» PROBLEM:
Lines of the material that include the string "membranous" should be returned.

» SOURCE DATA:
######

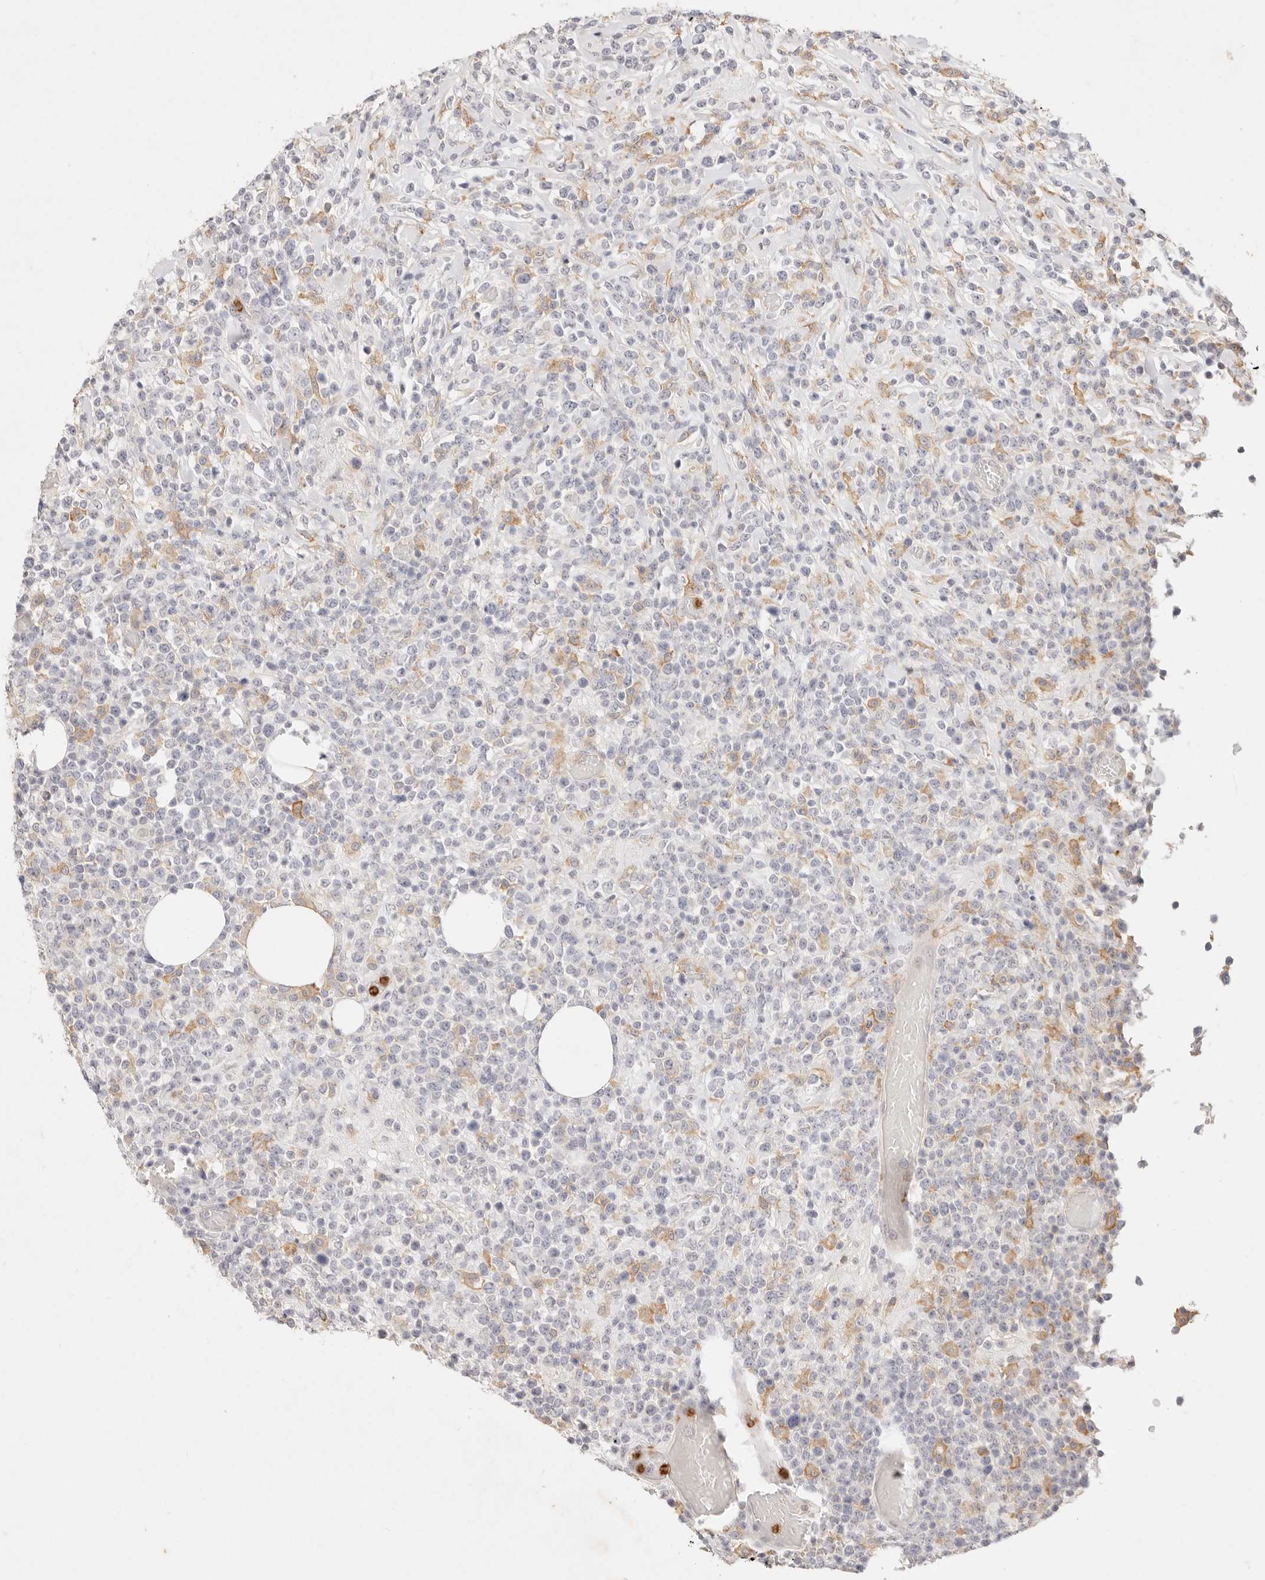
{"staining": {"intensity": "negative", "quantity": "none", "location": "none"}, "tissue": "lymphoma", "cell_type": "Tumor cells", "image_type": "cancer", "snomed": [{"axis": "morphology", "description": "Malignant lymphoma, non-Hodgkin's type, High grade"}, {"axis": "topography", "description": "Colon"}], "caption": "The image shows no staining of tumor cells in lymphoma.", "gene": "GPR84", "patient": {"sex": "female", "age": 53}}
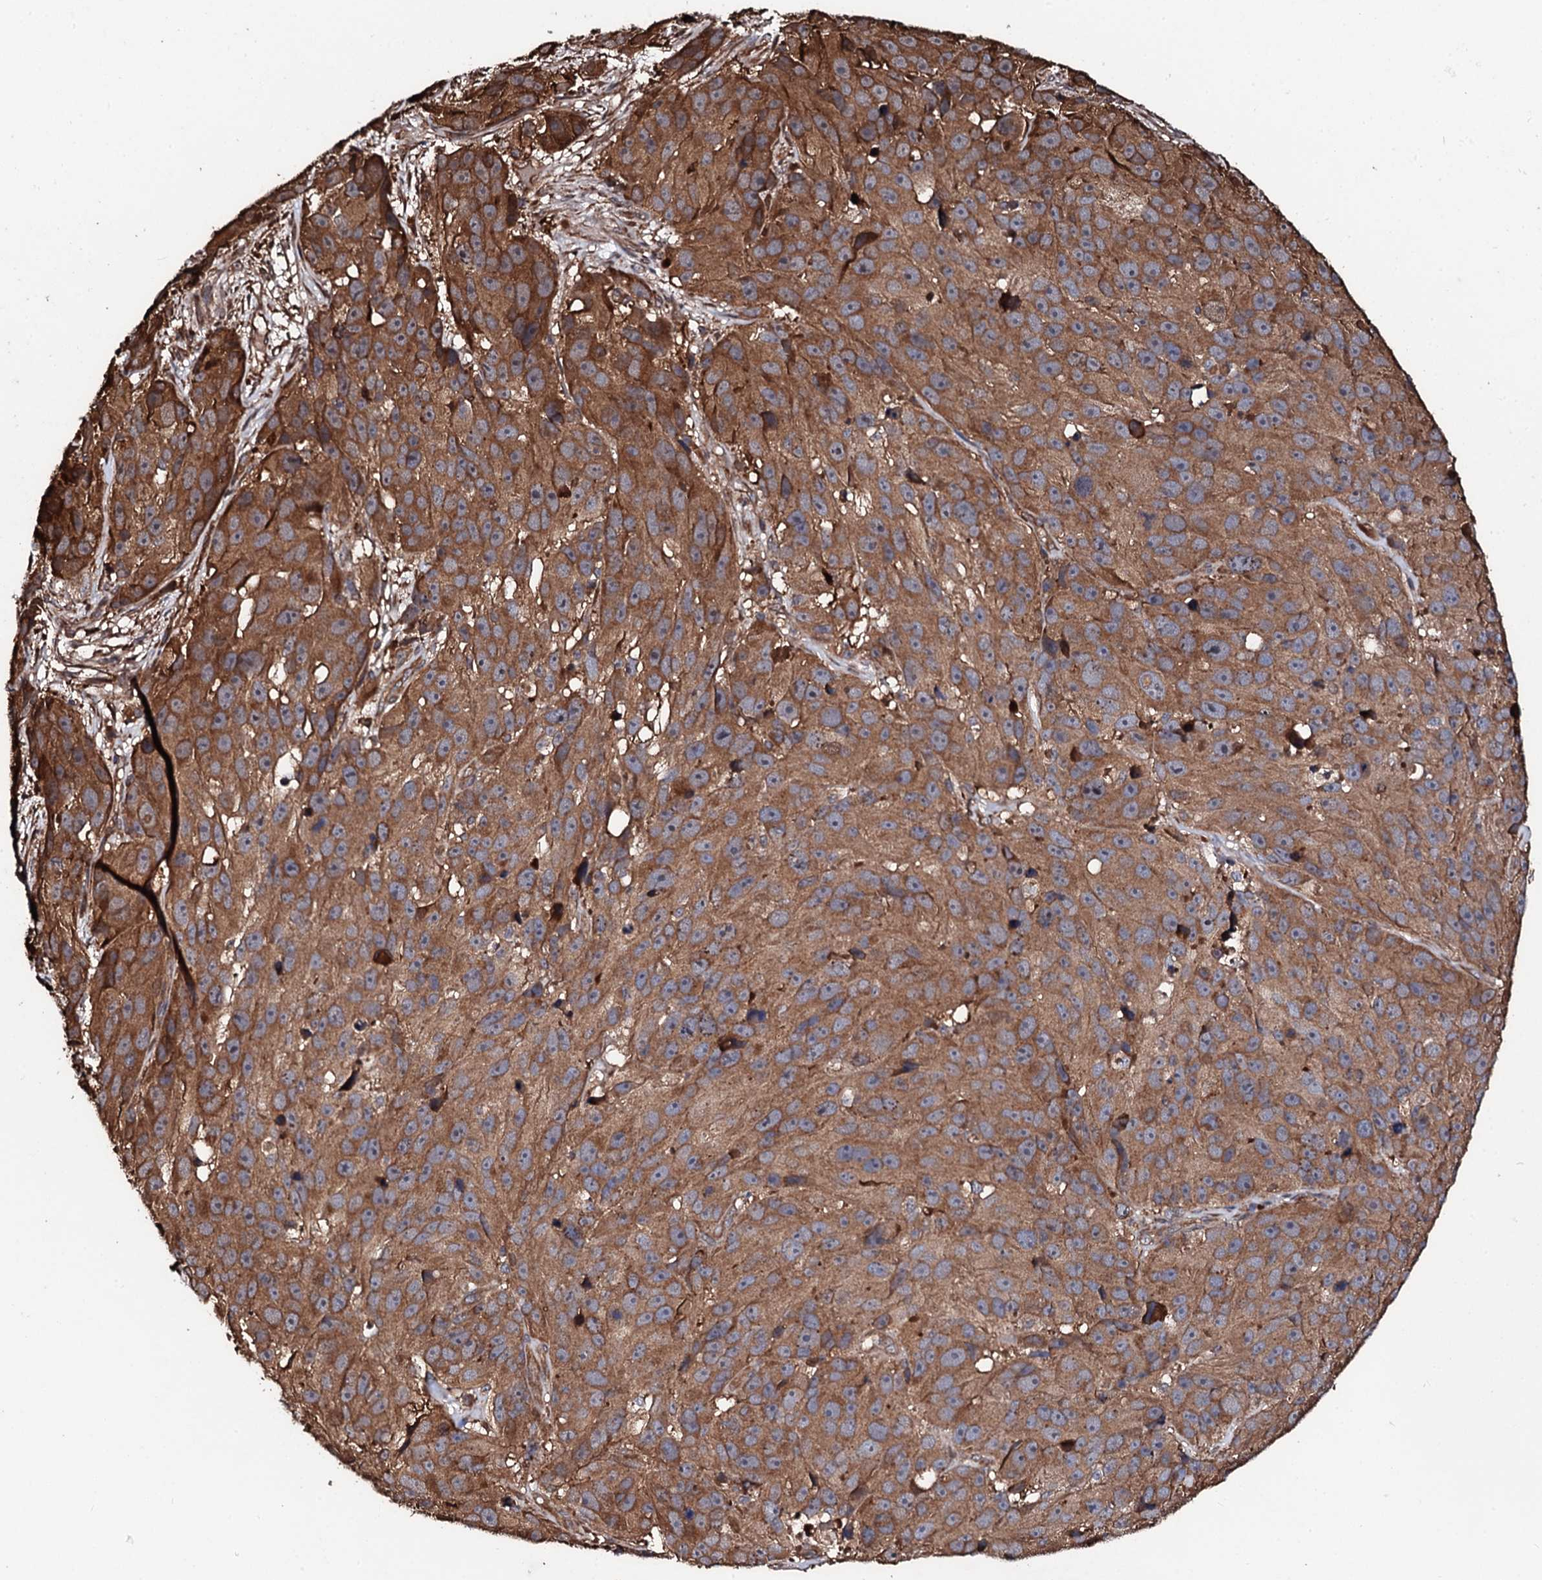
{"staining": {"intensity": "moderate", "quantity": ">75%", "location": "cytoplasmic/membranous"}, "tissue": "melanoma", "cell_type": "Tumor cells", "image_type": "cancer", "snomed": [{"axis": "morphology", "description": "Malignant melanoma, NOS"}, {"axis": "topography", "description": "Skin"}], "caption": "IHC of melanoma demonstrates medium levels of moderate cytoplasmic/membranous positivity in about >75% of tumor cells.", "gene": "CKAP5", "patient": {"sex": "male", "age": 84}}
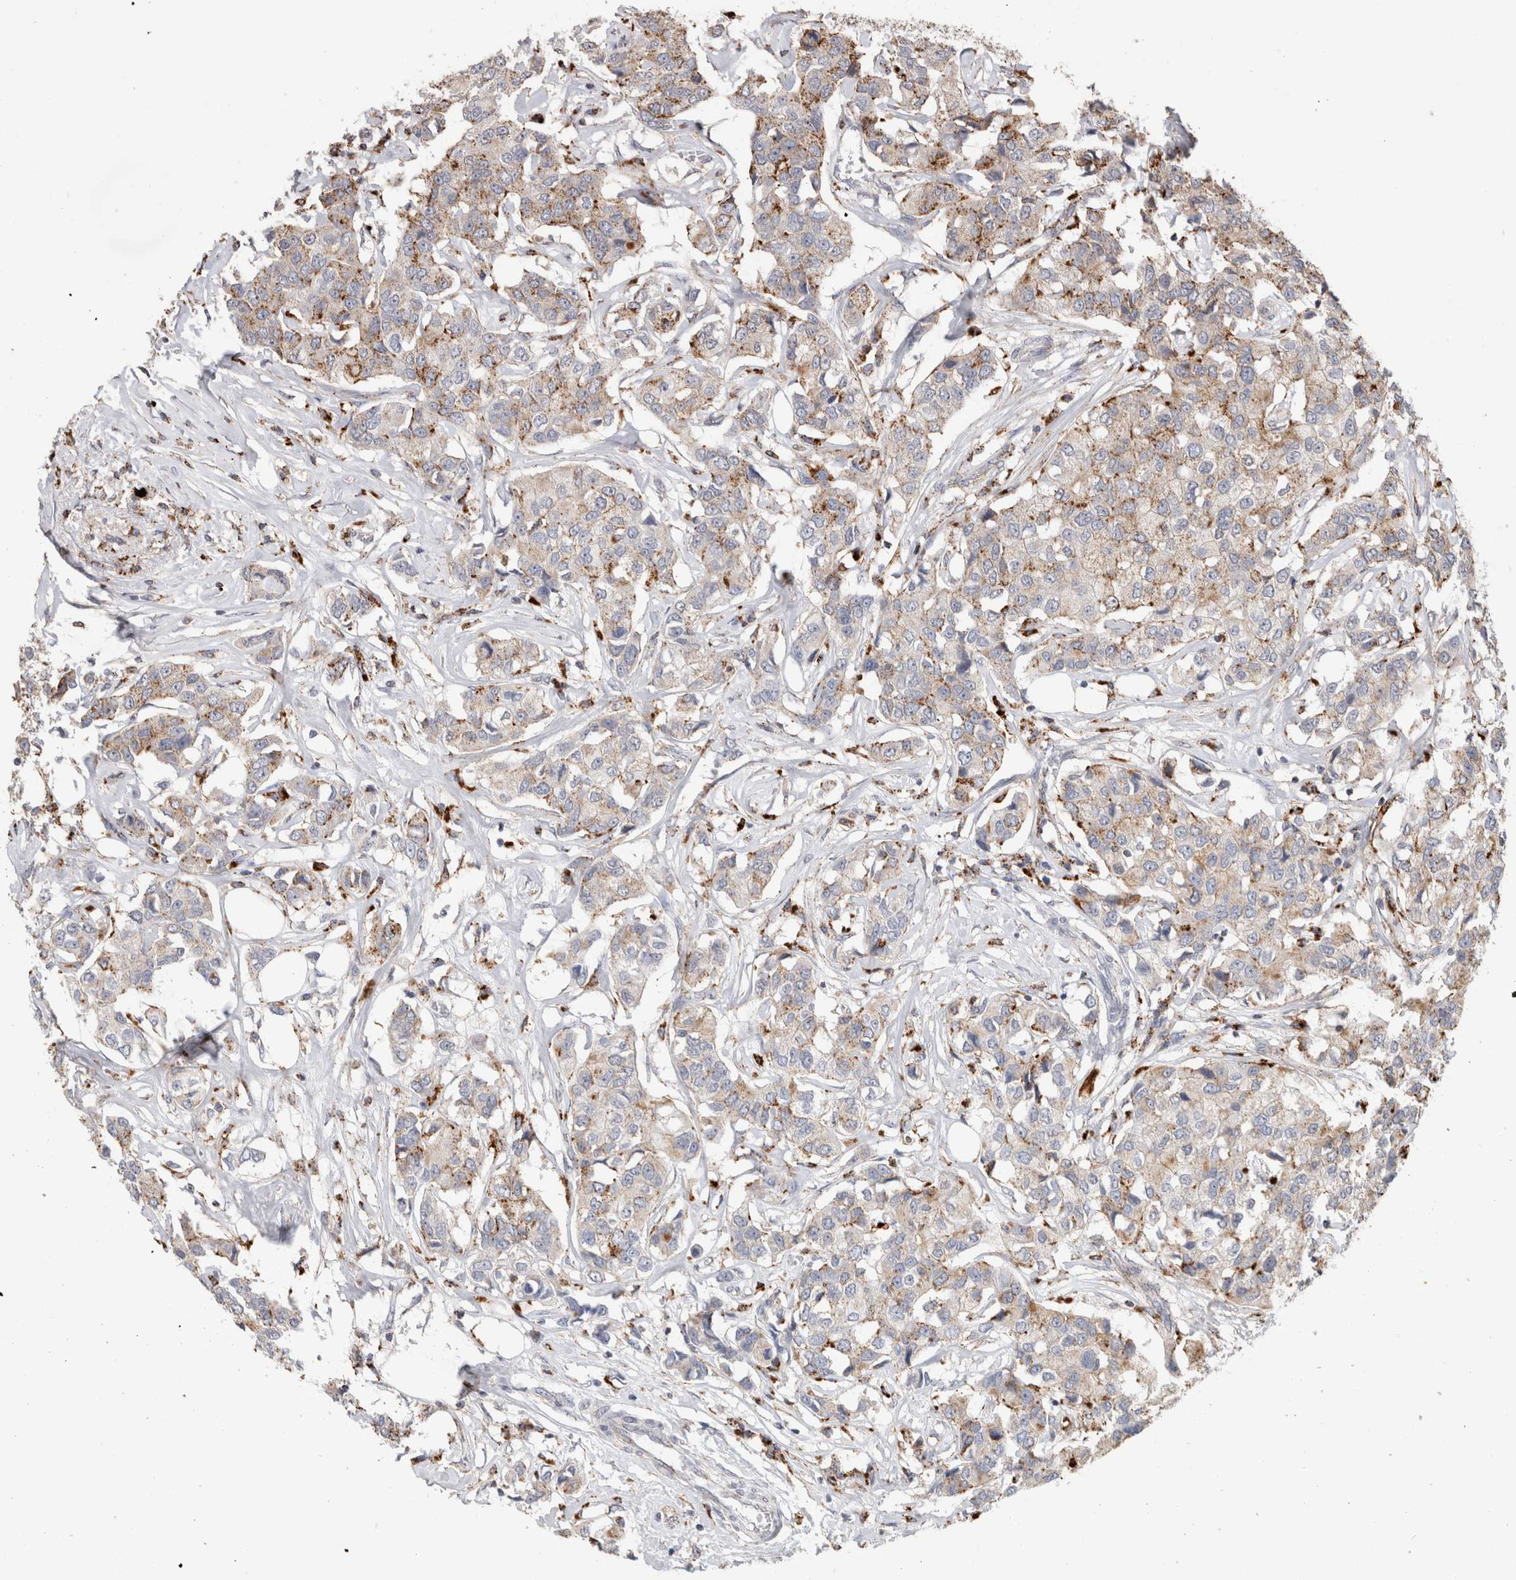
{"staining": {"intensity": "weak", "quantity": ">75%", "location": "cytoplasmic/membranous"}, "tissue": "breast cancer", "cell_type": "Tumor cells", "image_type": "cancer", "snomed": [{"axis": "morphology", "description": "Duct carcinoma"}, {"axis": "topography", "description": "Breast"}], "caption": "About >75% of tumor cells in human breast cancer reveal weak cytoplasmic/membranous protein staining as visualized by brown immunohistochemical staining.", "gene": "ARSA", "patient": {"sex": "female", "age": 80}}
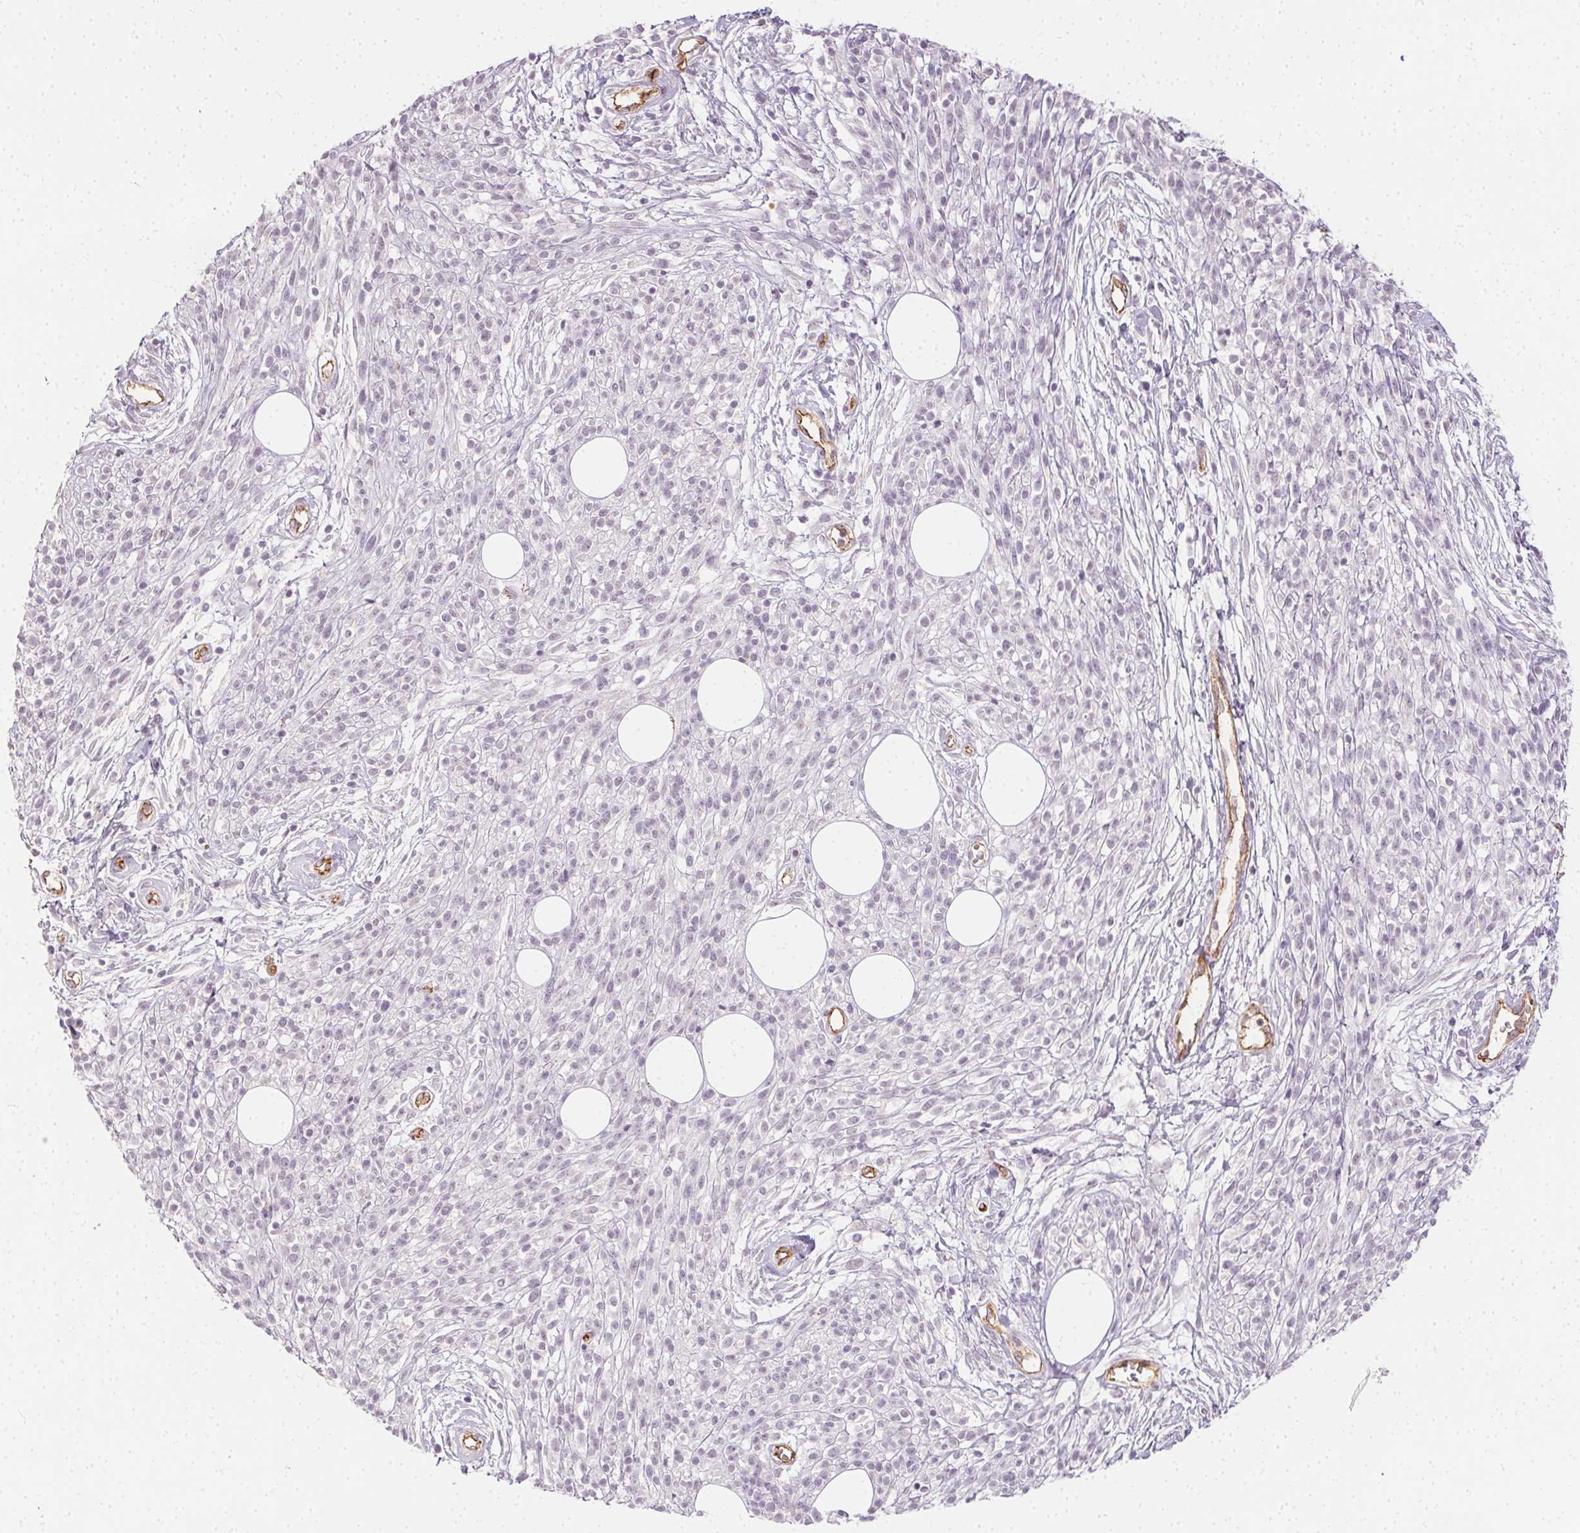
{"staining": {"intensity": "negative", "quantity": "none", "location": "none"}, "tissue": "melanoma", "cell_type": "Tumor cells", "image_type": "cancer", "snomed": [{"axis": "morphology", "description": "Malignant melanoma, NOS"}, {"axis": "topography", "description": "Skin"}, {"axis": "topography", "description": "Skin of trunk"}], "caption": "This is an IHC image of malignant melanoma. There is no expression in tumor cells.", "gene": "PODXL", "patient": {"sex": "male", "age": 74}}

######

» SOLVED EXERCISE:
{"staining": {"intensity": "moderate", "quantity": ">75%", "location": "cytoplasmic/membranous"}, "tissue": "melanoma", "cell_type": "Tumor cells", "image_type": "cancer", "snomed": [{"axis": "morphology", "description": "Malignant melanoma, NOS"}, {"axis": "topography", "description": "Skin"}], "caption": "IHC of melanoma demonstrates medium levels of moderate cytoplasmic/membranous positivity in about >75% of tumor cells.", "gene": "CKAP5", "patient": {"sex": "male", "age": 84}}
{"staining": {"intensity": "weak", "quantity": ">75%", "location": "cytoplasmic/membranous"}, "tissue": "breast cancer", "cell_type": "Tumor cells", "image_type": "cancer", "snomed": [{"axis": "morphology", "description": "Duct carcinoma"}, {"axis": "topography", "description": "Breast"}], "caption": "About >75% of tumor cells in human breast cancer reveal weak cytoplasmic/membranous protein staining as visualized by brown immunohistochemical staining.", "gene": "ARSA", "patient": {"sex": "female", "age": 80}}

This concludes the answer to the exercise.